On suit cette fois un protagoniste principal un peu différent, qui n'est ni une jeune femme ni une fée, mais un homme d'âge mûr. A l'instar des fées, il est cependant victime de discrimination raciste, car il est d'origine indienne, pratiquant le bouddhisme et portant un turban qui attire l'attention. Et là encore, on va découvrir des fées victimes de la bassesse des humains. Les dessins sont soignés et agréables à regarder, avec des personnages expressifs et bien croqués. Un très beau récit ici aussi, quoiqu'un peu complexe.
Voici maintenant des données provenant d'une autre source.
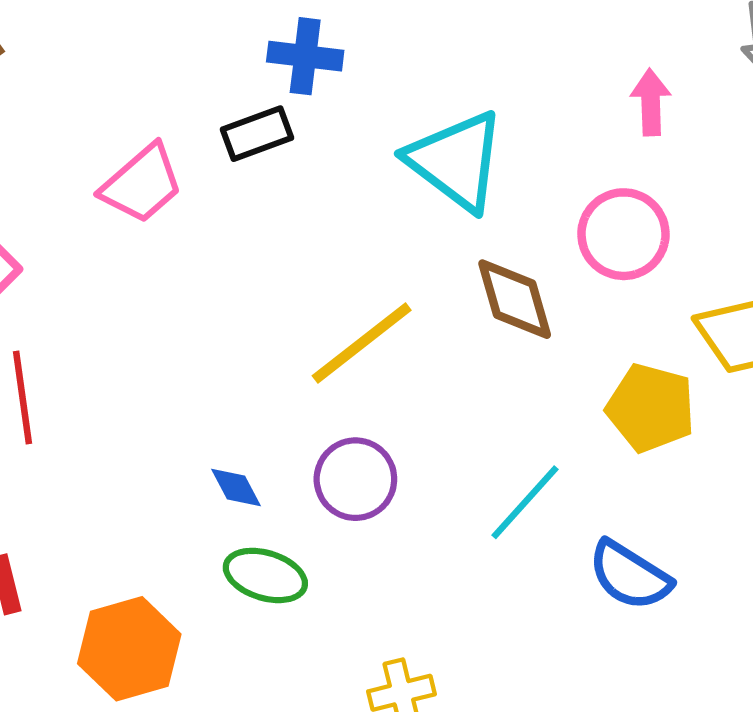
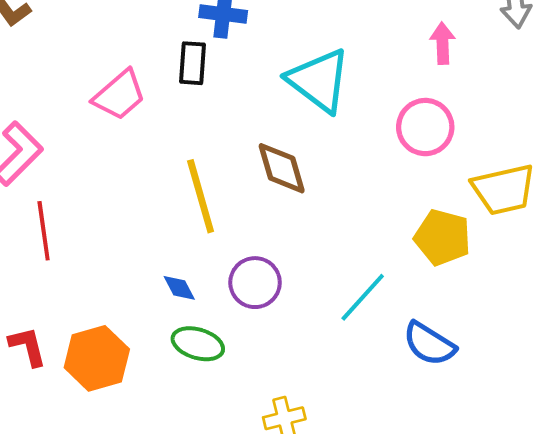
black rectangle: (257, 134) -> (193, 63), turned -66
brown diamond: (515, 299) -> (282, 168), moved
yellow line: (362, 343) -> (201, 196), moved, turned -68
orange hexagon: (129, 649) -> (97, 358), moved

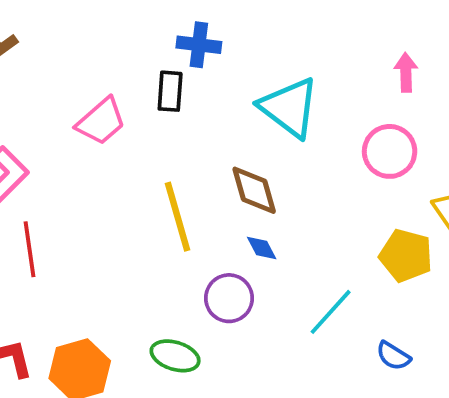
blue diamond: (179, 288) -> (262, 248), moved
blue semicircle: (429, 344) -> (393, 356), size x0.7

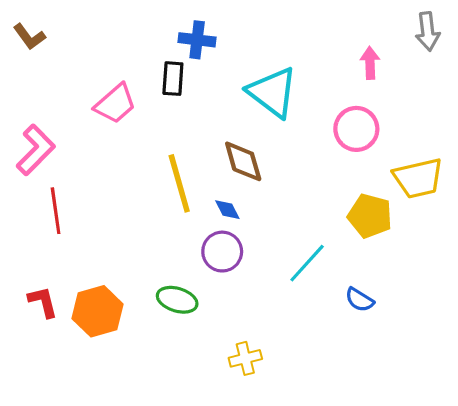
blue diamond: (262, 248) -> (227, 210), moved

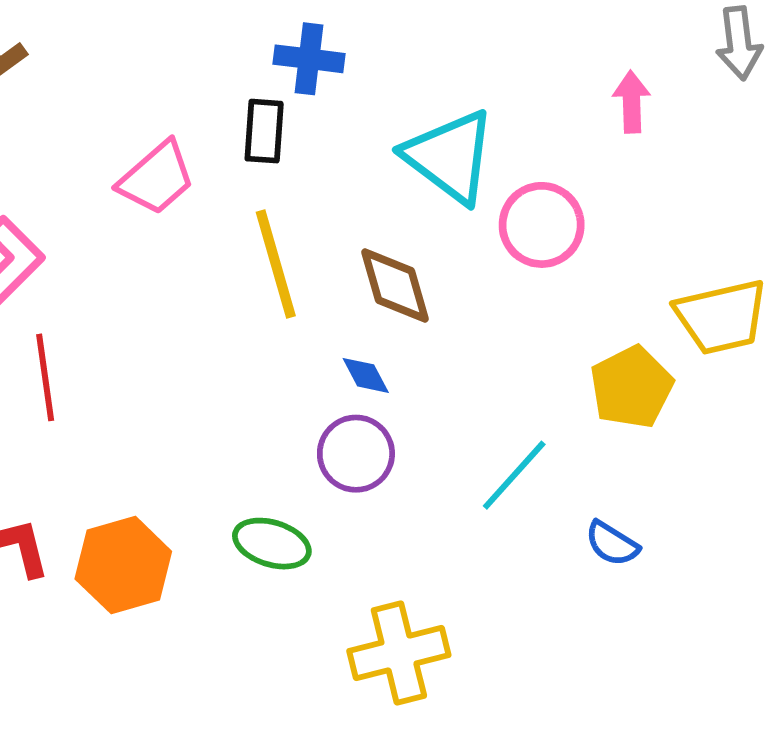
pink circle: (356, 129) -> (542, 225), moved
yellow line: (179, 183) -> (276, 264), moved
yellow pentagon: (370, 216) -> (632, 387), turned 30
yellow cross: (245, 358) -> (399, 653), size x1.6

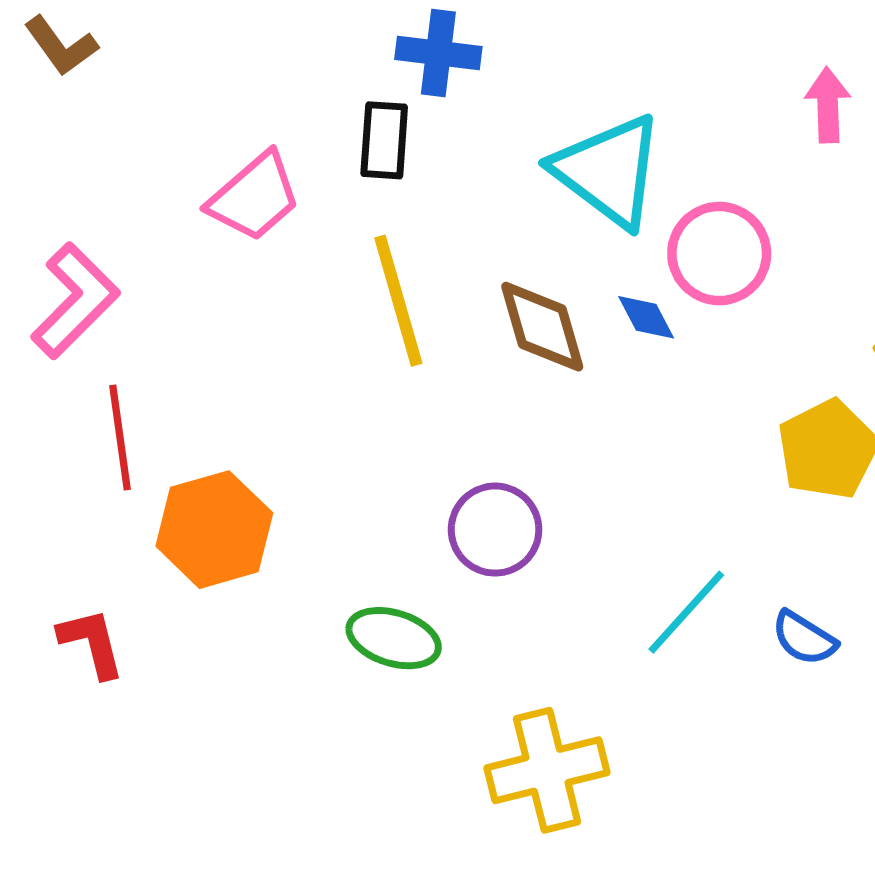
blue diamond: (366, 375) -> (646, 317), moved
cyan line: (514, 475) -> (686, 612), moved
orange hexagon: (123, 565) -> (214, 530), moved

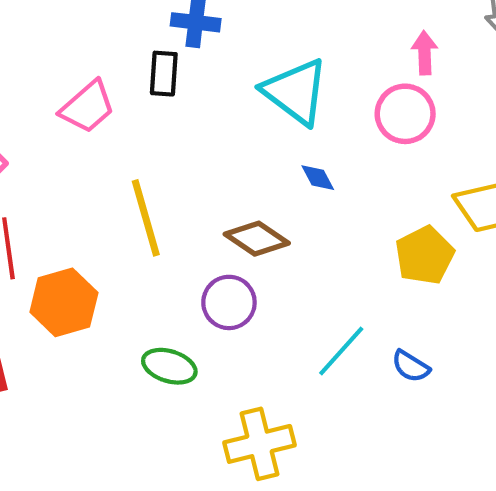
pink circle: (719, 254) -> (405, 114), moved
yellow line: (398, 301) -> (146, 218), moved
brown diamond: (542, 327) -> (257, 239), moved, turned -40

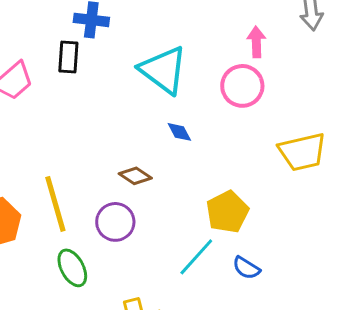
yellow line: (146, 218) -> (55, 204), moved
brown diamond: (257, 239) -> (135, 176), size x0.7
yellow pentagon: (425, 255) -> (227, 212), moved
green ellipse: (169, 366) -> (72, 268), turned 45

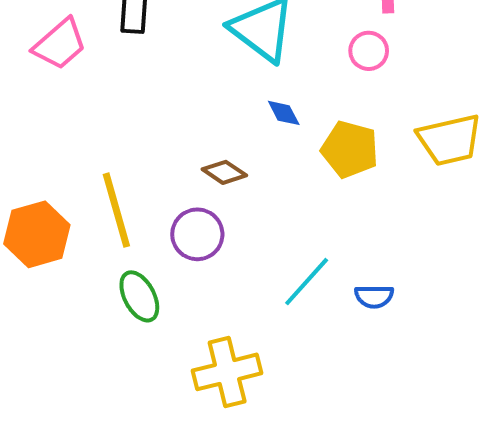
pink circle: (242, 86) -> (369, 51), size x0.7
yellow pentagon: (227, 212) -> (350, 149), moved, turned -30
blue semicircle: (246, 268) -> (374, 296), turned -32

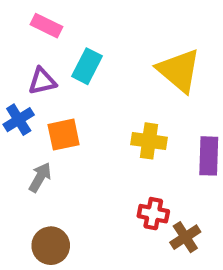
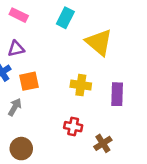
cyan rectangle: (87, 66) -> (65, 18), moved
red cross: (153, 214) -> (73, 127), moved

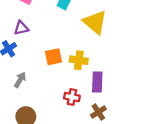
orange square: (29, 81) -> (53, 57), moved
purple rectangle: (117, 94) -> (97, 82), moved

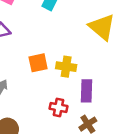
yellow triangle: (95, 22) -> (102, 27), moved

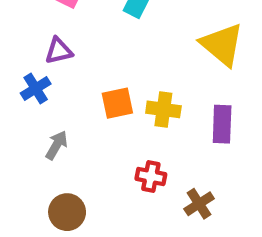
purple rectangle: (87, 91) -> (222, 124), moved

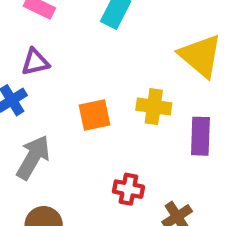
yellow cross: (163, 109) -> (154, 107), moved
gray arrow: (57, 145) -> (33, 157), size x1.5

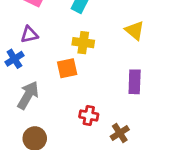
yellow triangle: (200, 56) -> (135, 30), size x0.7
yellow cross: (154, 107) -> (83, 43), moved

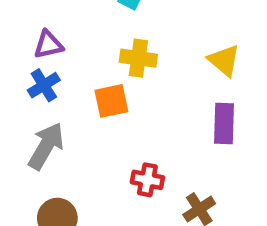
yellow triangle: (135, 30) -> (224, 60), moved
blue cross: (14, 59) -> (44, 85), moved

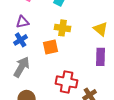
red cross: (147, 180) -> (67, 82), size x1.5

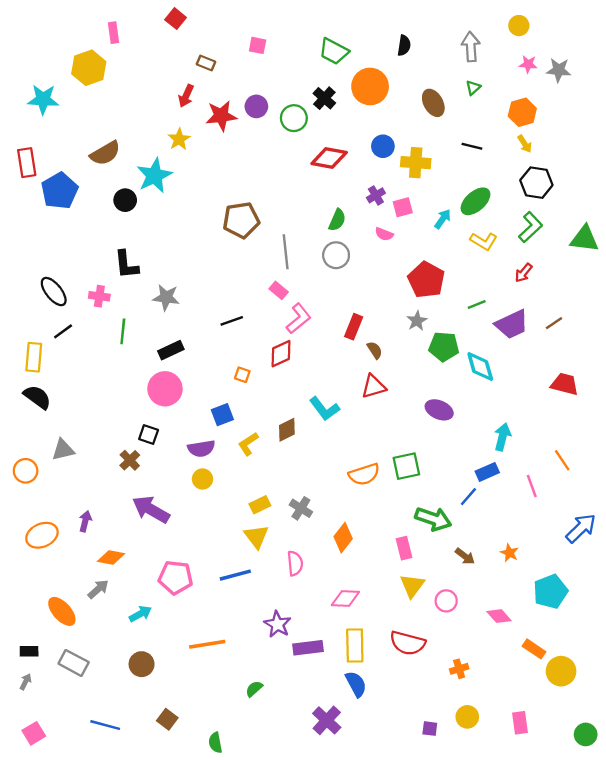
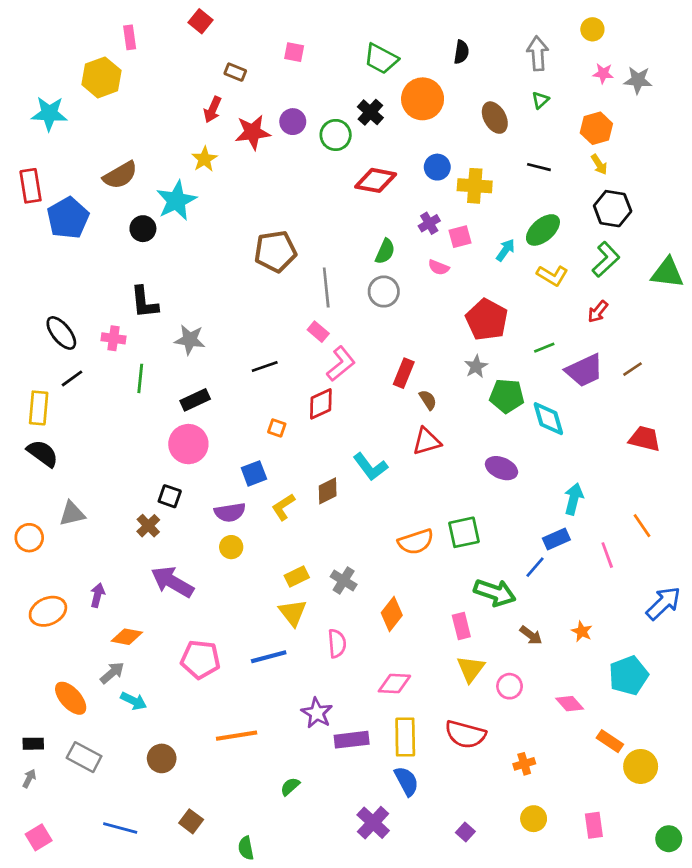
cyan arrow: (140, 614) -> (134, 701), moved, turned 55
purple square: (430, 729) -> (465, 832), moved, turned 35

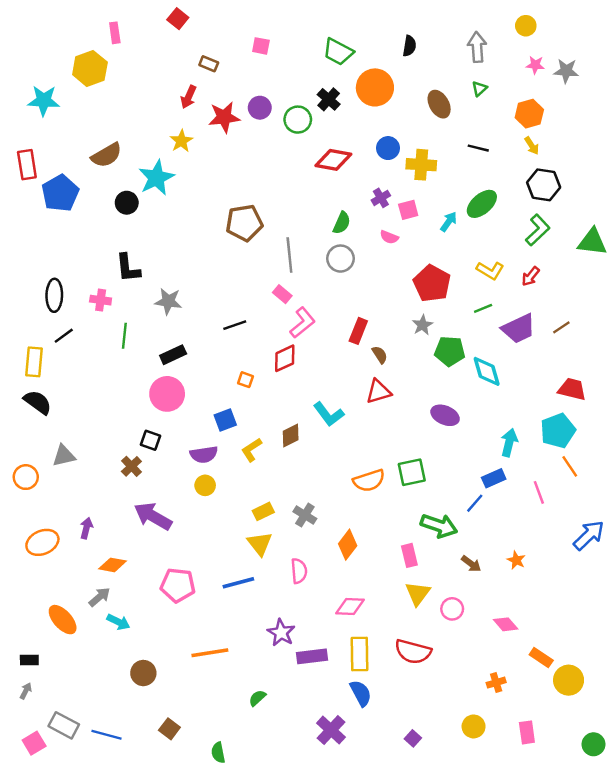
yellow L-shape: (552, 275) -> (490, 270), moved
black ellipse: (61, 333) -> (54, 295), turned 40
cyan pentagon: (629, 675) -> (558, 431), moved
gray rectangle: (84, 757) -> (64, 725), moved
orange cross: (524, 764) -> (496, 683), moved

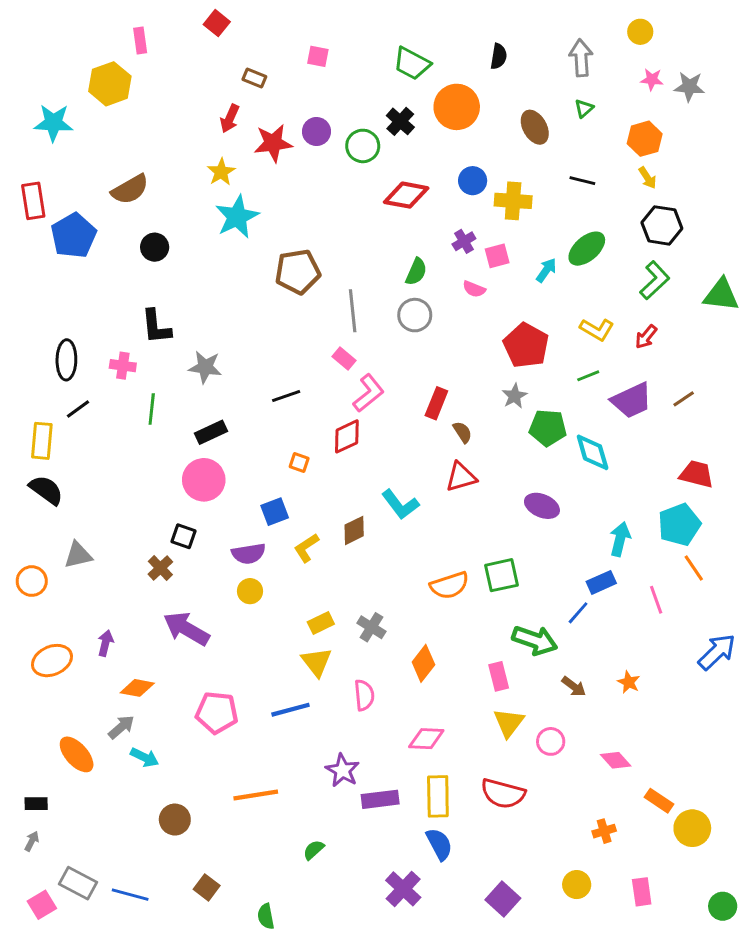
cyan star: (156, 178) -> (237, 217), moved
purple square: (413, 738) -> (503, 899), size x1.6

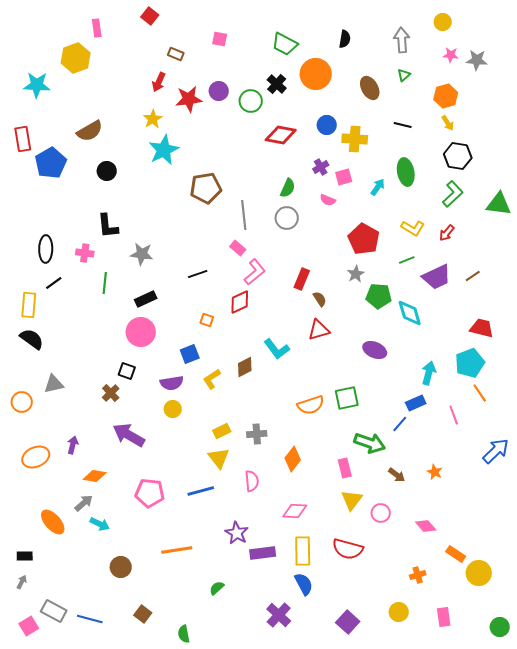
green ellipse: (587, 249) -> (406, 172), turned -60
gray cross: (371, 627) -> (257, 434), turned -36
Les quatre histoires ont beaucoup de points communs, en plus de partager un même univers. On y revisite parfois les mêmes lieux, on y évoque parfois de mêmes personnages (après tout, deux des héroïnes sont journalistes au Daily Telegraph), on y enquête sur des disparitions ou autre... On y croise des passionnés de musique (les Rolling Stones, les Beatles...), des personnes ouvertement queer ou des couples mixtes... On s'enfonce dans les noirceurs de l'humanité, mais toujours tempérées par une touche d'espoir avec des personnes qui font fi des différences et avancent dans le bons sens. Ce recueil qui nous plonge dans un univers intéressant est une belle découverte.